When most people hear the word “protein”, what first comes to mind is a certain brand of supplements.
Now, first and foremost, I’ll just mention that supplements are not the main topic for this article.
Instead, we’ll be looking at all kinds of proteins and how they get absorbed by the body.
It is worth noting however that proteins from supplements and proteins from meat for example are pretty much the same.
The only exception is that some powdered proteins are well-isolated and get absorbed quicker.
That simply means that whey powders are not really powerful, nor enhancing.
Supplements were simply created to add up to your nutrition plan and make it better.
Furthermore, they are convenient and can be used in case of need, such as after a workout or even upon breakfast, when you are limited on cooking time.
Now, as you should all know by, proteins are the building blocks of every living organism.
Besides water, proteins are the most common substance we see in the body.
Literally every tissue in your body is made out of proteins – The eyes you look at this article with, the neurons in the brain that process this information – All of this is protein.
There are about a 100,000 proteins that make up the human body.
Before we start talking about means of measuring the quality of proteins (Biological value), let’s see what are the most important things you need to know about proteins:
1 .Proteins serve an energetic function
If you’ve seen our article on “Energy systems of the body”, you would know by now that the body can use proteins as the last resort source of energy, via the aerobic energy pathway.
That is of course, if glycogen and fats are unavailable for use.
If you’re depleted of carbohydrates, the liver makes protein in a process called “Gluconeogenesis”.
2. Proteins serve a transmitting function
Needless to say, proteins are responsible for the transmitting of important cell-to-cell information in the body.
3. Proteins serve regulating functions
Proteins are one of the substances that regulate the endocrine (hormonal) system, as well as the digestion enzymes and the function of the immune system.
4. Proteins serve recovery functions
Last but not least of course, are proteins’ constructive function.
The proteins which the body breaks down to amino acids are used to help the body recover, grow and adapt.
This fourth and last point is probably the most important for people who are active trainees.
To sum it up, the most important functions of proteins, are the following – Regulative, protective, constructive, transporting, buffering and energetic.
Why do I need to know this?
Well, logically, to produce the needed enzymes, hormones, neurotransmitters, we need to grant our bodies sufficient amounts of daily protein.
Following that way of thinking, we can say that if we systematically deprive the body of protein, we will experience a stall in growth, loss of organ and muscle tissue, impaired hormonal functions and lower immunity.
In worse cases, when the lack of protein is combined with bad habits like smoking, drinking and drug use, the individual may experience severe, lethal diseases and drastic declines in health.
Biological value of proteins (BV)
The biological value of proteins is used to measure how well the protein is digested, absorbed and retained by the body once consumed.
In other words, the BV can be used to show protein efficiency.
The efficiency is based on the ratios of the different amino acids, as well as how long the protein remains in the body (retention).
Of course, if you consume more proteins of a higher biological value, the body will be more efficient with what you are giving it.
Now, when you measure something, there has to be a standard to compare it to.
In nutrition science, whole eggs are the standard for highest BV of proteins.
The BV Scale goes from 0 to 100, with eggs being valued at 100.
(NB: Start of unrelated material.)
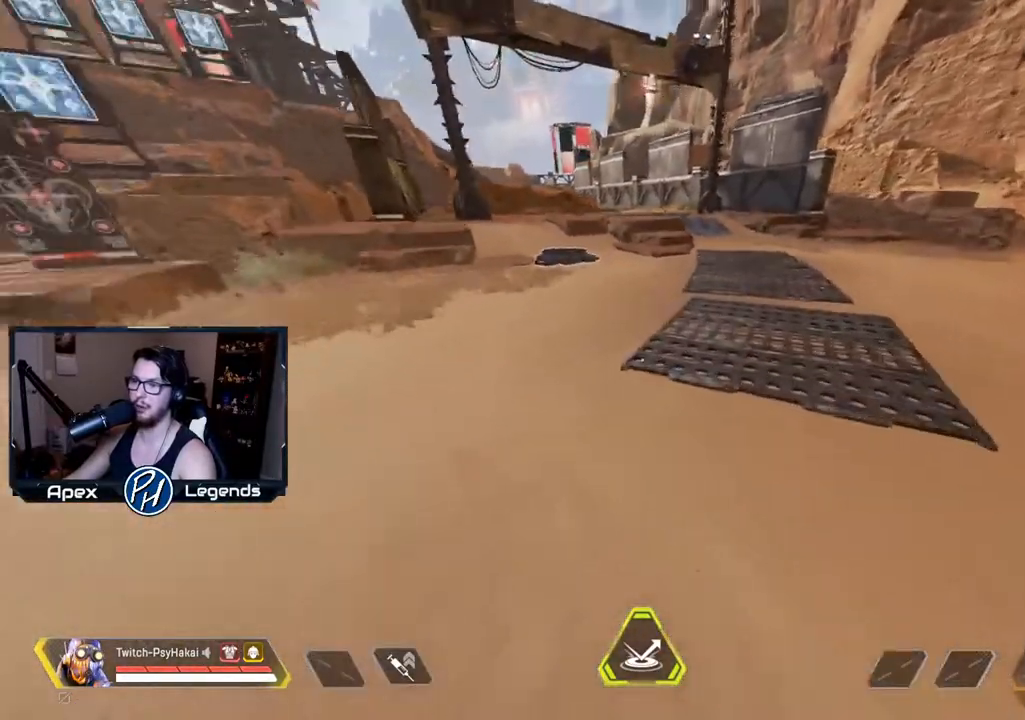
{"keys": ["d"], "mouse": [], "events": [[267, "d", "down"], [317, "w", "up"]]}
Other proteins are compared to eggs, which are the standard for highest biological value of proteins.
It is worth mentioning that BOTH the egg white and the yolk, together, are measured at a BV of 100.
If we take the yolk out, that leaves the white with a BV of about 93.
Which foods contain the best protein?
To make it easy for you, we have inserted a table that shows the biological value of the most common protein sources available – Both foods and supplements
So, should you just consume foods that are of the highest BV possible?
Well, not really.
While it would be good to focus on those, it would never be too bad to combine them with other, valuable sources of protein, such as beans, peanuts and all kinds of legumes.
The more variety and diversity you have in your nutrition, the more nutrients you’ll be getting in.
The entirety of your being is made out of tens and thousands of proteins, that have a vast array of functions.
Trainees should focus on sufficient daily protein intake, simply because it is important for the proper recovery of the musculature, endocrine and central nervous systems.
Each source of protein has different ratios of the different amino acids, which are the building blocks of protein.
This is exactly why it is good to check out the BV scale and determine which should be the primary sources of protein in our daily diets.
Ultimately, we should aim for a good amount of animal products, as they will provide us with essential amino acids.
Essential amino acids, as you may or may not know, are the amino acids that the body can’t produce on its own, hence why they must be derived from food.
Nevertheless, our daily nutrition should be diversified, in order to get as many nutrients as possible.
The best approach would be a balanced ratio of all 3 macronutrients (proteins, fats & carbs), derived from various sources – Some meat, some fish, some dairy, some eggs, some seeds, some legumes, etcetera.
In doing so, we will give the body just what it needs to recover from our workouts and sustain energy levels for all our mental and physical activities outside of the training room.